Far Away as Moonshine
Part I: Malfoy Manor

Chapter 1: In which Draco is exceedingly foolish.


Draco did not know what had possessed him to speak. He stared at his mother's hand on his arm as she dragged him up the corridor and wondered if he had just made a deadly mistake. To be so bold, so crass, so cruel as to discuss the giving and receiving of a prisoner as if she were a Christmas gift? Yet Bellatrix had been amused, rather than enraged. She had not cursed him. She had laughed; and Draco's father has looked down the long table with a hint of his old authority - which only ever manifested when the Dark Lord was absent - and had given the girl to Draco. Given him Luna Lovegood, so long as Draco kept her "out of the way" of the adults.

Happy Christmas, Draco. Don't break her the way you did your other toys. It might even have been funny in another life, one in which Bellatrix's high-pitched cackle did not send shivers of terror down his spine.
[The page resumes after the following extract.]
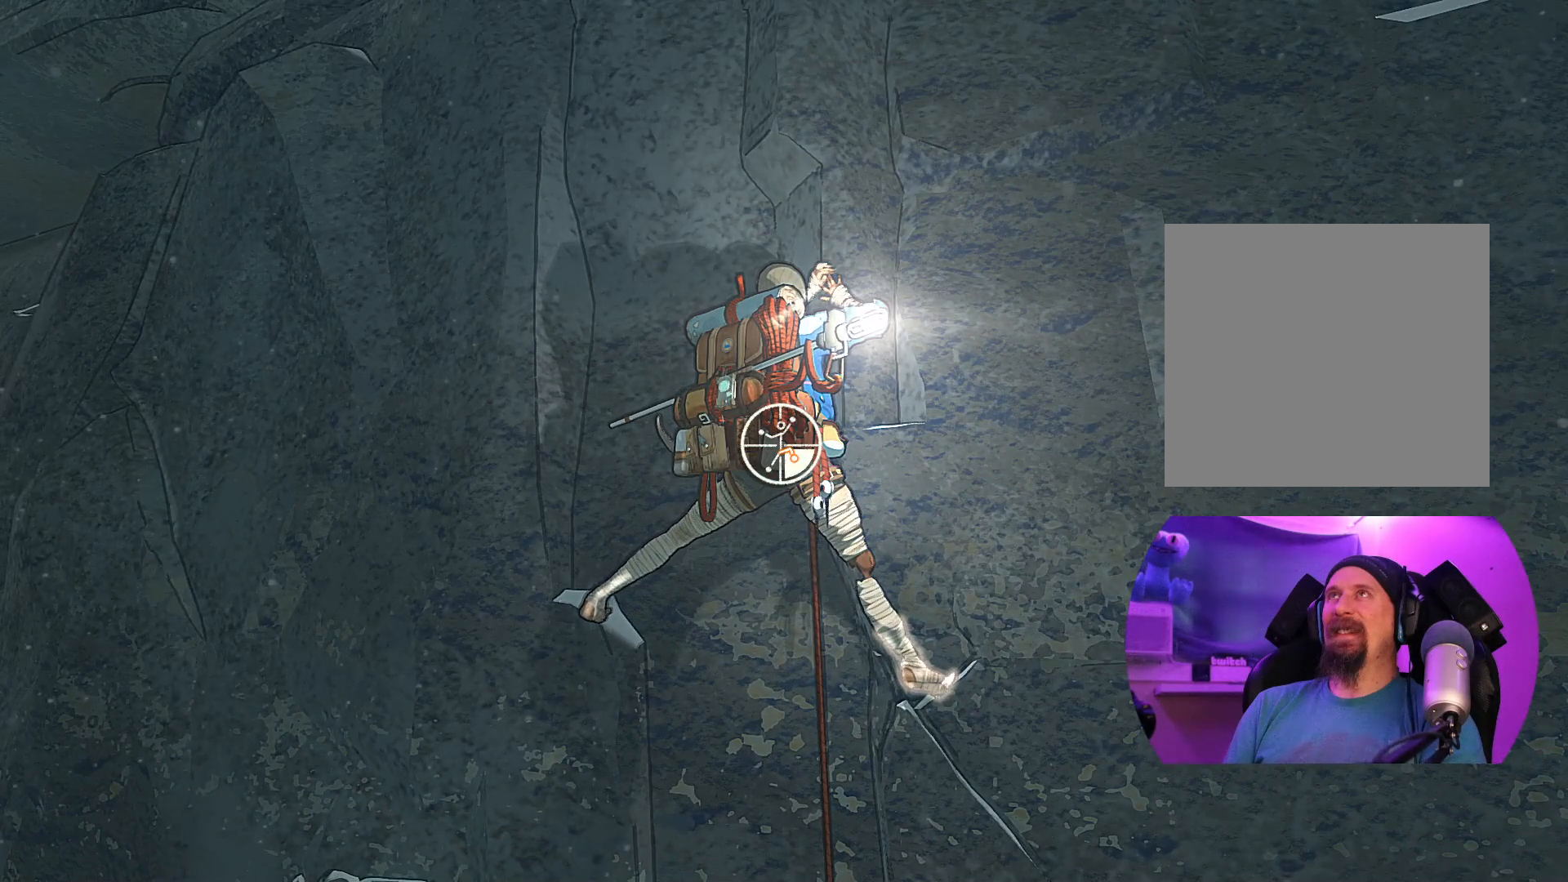
{"buttons": ["R1"], "left_stick": "down", "right_stick": "center", "events": [[17, "left_stick", "down"]]}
His mother's face had been cold and still as stone, and her knuckles had been white where her wand hand gripped the arm of her chair. As soon as it was possible to leave the table, Narcissa had pleaded fatigue and demanded that Draco escort her upstairs.

Draco was not surprised to be pulled into the west wing of the Manor, past portraits of long-dead ancestors whose censure for the current scions had long since been Silenced. There was a painting here in the far stairwell that guarded a Malfoy secret: a room perfectly circular and perfectly empty, warded by blood and bone for silence and secrecy. Only Malfoy blood in the main line could open the door. Narcissa stopped their forward momentum on the landing, and shook Draco's arm.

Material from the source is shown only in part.